Good luck tomorrow guys. Will miss competing with you this week, but I look forward to seeing you at Riv. Watch out for #10. https://t.co/0WIoyyi03T
— Tiger Woods (@TigerWoods) February 17, 2021
How do the pros plan to play it this week in the Genesis? Check out their responses:
“I’ll try to hit it. Not really go for it because I don’t think I’m ever trying to hit it on the green because it’s almost impossible to do that, but yeah, I try to get it up green-high left.”
“Statistically, as my dad made aware to me, I’m not very good from 50 to 125 yards. I would not be laying up on that hole. That would leave me about 50 to 125 yards in. So I will be going for it like I have every other year and kind of rely on getting up and down and a couple good bounces here and there. The 10th is a special hole here, it’s a key hole for the tournament and it can kind of either make or break your week.”
“Most likely I’ll be hitting driver every single day or whatever gets me to that front edge, kind of just rolls over. I keep looking at the wedge shot. I keep saying yes, we can hit a 70-yard wedge shot, we can hit a 100-yard wedge shot, but when you look at the green and how narrow and shallow it is, it just doesn’t make sense in my head.
“Like especially how firm the greens are, that first bounce is going to bounce so far, so you’re working with two yards, two, three yards. When you’re on, you’re going to hit that shot, but if you’re off a little bit and there’s wind or it’s cold or whatever, that can cost you being in the short bunker, that can cost you being over.
“You hit driver, hit it down there, most likely you’ll hopefully have a chip shot. If you don’t have it at the pin, you’ll have a chip shot at the middle of the green, two-putt, you know. If I’m even par, I’m not going to be sad, I’m not going to be happy, I’m going to be just okay with even par because I don’t think I’m really losing any shots to the field if I’m even par through four rounds on that hole.”

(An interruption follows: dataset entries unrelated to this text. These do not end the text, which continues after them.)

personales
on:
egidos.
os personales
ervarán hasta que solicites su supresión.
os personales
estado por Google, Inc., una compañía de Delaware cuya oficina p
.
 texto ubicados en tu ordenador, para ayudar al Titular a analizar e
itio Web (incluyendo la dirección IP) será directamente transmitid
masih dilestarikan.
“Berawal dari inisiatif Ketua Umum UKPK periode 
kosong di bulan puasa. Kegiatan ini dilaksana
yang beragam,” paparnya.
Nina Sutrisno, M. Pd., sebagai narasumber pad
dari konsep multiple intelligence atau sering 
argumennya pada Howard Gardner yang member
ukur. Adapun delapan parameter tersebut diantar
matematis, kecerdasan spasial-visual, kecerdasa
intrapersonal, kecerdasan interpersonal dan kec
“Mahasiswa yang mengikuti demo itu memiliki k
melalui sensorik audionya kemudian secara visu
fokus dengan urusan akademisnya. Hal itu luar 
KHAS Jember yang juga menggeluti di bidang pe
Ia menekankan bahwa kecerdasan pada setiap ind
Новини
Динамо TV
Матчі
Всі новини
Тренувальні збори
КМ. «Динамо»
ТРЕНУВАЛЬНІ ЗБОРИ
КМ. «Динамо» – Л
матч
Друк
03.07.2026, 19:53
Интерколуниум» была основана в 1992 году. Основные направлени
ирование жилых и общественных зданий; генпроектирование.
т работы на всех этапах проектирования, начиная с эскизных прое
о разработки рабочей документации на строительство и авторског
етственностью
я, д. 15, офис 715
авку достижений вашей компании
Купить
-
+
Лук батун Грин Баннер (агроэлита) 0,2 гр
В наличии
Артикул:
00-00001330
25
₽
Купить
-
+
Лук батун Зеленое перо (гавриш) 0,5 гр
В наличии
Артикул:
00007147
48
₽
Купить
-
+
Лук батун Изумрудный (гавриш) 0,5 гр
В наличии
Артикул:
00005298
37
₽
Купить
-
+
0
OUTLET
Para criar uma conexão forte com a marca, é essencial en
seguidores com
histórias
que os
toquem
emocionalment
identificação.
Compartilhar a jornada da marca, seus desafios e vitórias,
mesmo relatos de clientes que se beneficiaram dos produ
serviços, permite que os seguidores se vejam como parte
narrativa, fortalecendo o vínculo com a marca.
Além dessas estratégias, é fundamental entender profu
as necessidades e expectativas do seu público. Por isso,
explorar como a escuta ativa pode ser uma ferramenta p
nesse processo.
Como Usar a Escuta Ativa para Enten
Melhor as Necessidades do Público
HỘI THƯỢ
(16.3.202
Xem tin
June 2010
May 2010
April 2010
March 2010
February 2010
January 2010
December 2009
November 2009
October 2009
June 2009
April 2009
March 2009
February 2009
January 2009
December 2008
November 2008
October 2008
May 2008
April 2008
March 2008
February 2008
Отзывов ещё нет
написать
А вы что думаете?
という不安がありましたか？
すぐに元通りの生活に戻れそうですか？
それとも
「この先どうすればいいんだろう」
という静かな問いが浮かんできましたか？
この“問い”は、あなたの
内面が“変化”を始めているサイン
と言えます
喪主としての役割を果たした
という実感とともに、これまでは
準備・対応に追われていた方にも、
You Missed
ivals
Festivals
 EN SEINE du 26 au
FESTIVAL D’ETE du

“I think pretty much generally the strategy there now is to move it down as far as you can to kind of the front left of the green. Obviously hitting a 3-wood, it’s hard to control exactly where it’s going to finish, or driver, but I think that’s generally the best play.
“The green is so narrow and this week it’s so firm, I certainly don’t want to leave myself a 90-yard pitch. There’s probably very little chance of hitting the green actually, so then you get into that bunker situation. So get it down near the front left.
“It could only be conditions or wind or something that would change that strategy I think for me. You’ve just got to get it down there, roll the dice a little bit. If you hit a hell of a shot and it ends up on the green, then that’s great. Otherwise, just start working at scrambling from around the green. Sometimes you have to chip it from 30 feet, that’s the best you can do.”